Merci Nathalie pour ton accompagnement, ton soutien et tes encouragements. 

 – Si tu me lis  mon pote, mon ami J.P merci à toi et à Martine pour votre accueil exceptionnel.

 

Michel ROBERT

3 Comments

  1. Nicolas KWONG-CHEONG

    Michel,

    Je crois qu’aucun asphaltien ne te dira que tu n’as pas ta place au club. Tout marathonien connait des jours sans qu’on ne s’explique pas toujours. Il y en aura d’autres mais il y aura aussi sans
    aucun doute de bien meilleurs. Et c’est à ceux là qu’il faut penser. C’est aussi cette part d’incertitude, ces petits détails et péripéties de courses qu’on ne maîtrise pas
    complètement qui rendent cette épreuve si particulière et mythique. Face à la difficulté tu as su trouver les ressources morales pour aller au bout. Tous ne l’auraient pas fait (j’en parle
    en connaissance de cause). Rien que pour cela, tu mérites le respect de tous. Félicitations à toi !!!

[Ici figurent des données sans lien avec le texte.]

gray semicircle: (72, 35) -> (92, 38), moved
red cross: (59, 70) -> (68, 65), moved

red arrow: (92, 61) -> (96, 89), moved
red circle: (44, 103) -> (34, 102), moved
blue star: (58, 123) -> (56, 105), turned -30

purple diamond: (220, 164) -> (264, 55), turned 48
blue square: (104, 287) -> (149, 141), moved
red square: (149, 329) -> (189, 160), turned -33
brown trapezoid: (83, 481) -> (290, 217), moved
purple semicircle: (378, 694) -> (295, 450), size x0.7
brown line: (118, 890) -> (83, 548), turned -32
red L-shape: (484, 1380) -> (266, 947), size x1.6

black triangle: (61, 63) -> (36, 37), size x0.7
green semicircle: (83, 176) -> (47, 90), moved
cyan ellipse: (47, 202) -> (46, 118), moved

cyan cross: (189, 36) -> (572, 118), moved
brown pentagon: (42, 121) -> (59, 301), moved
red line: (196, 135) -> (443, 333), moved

    Nico (deux abandons sur marathon : Paris 2006 et 2010… et d’autres pleins de plaisir)

  2. BIHOUÉE Hervé

    Le marathon ne sera jamais une science exacte,même avec une bonne préparation .

    Bravo pour ton courage

    bravo pour ton CR et ton dossard !

     

  3. Michel ROBERT

    Merci pour vos félicitations (!!!) et pour vos encouragements .

    L’asphalte est une grande famille solidaire. Une fois de plus vous en apportez la preuve par vos commentaires.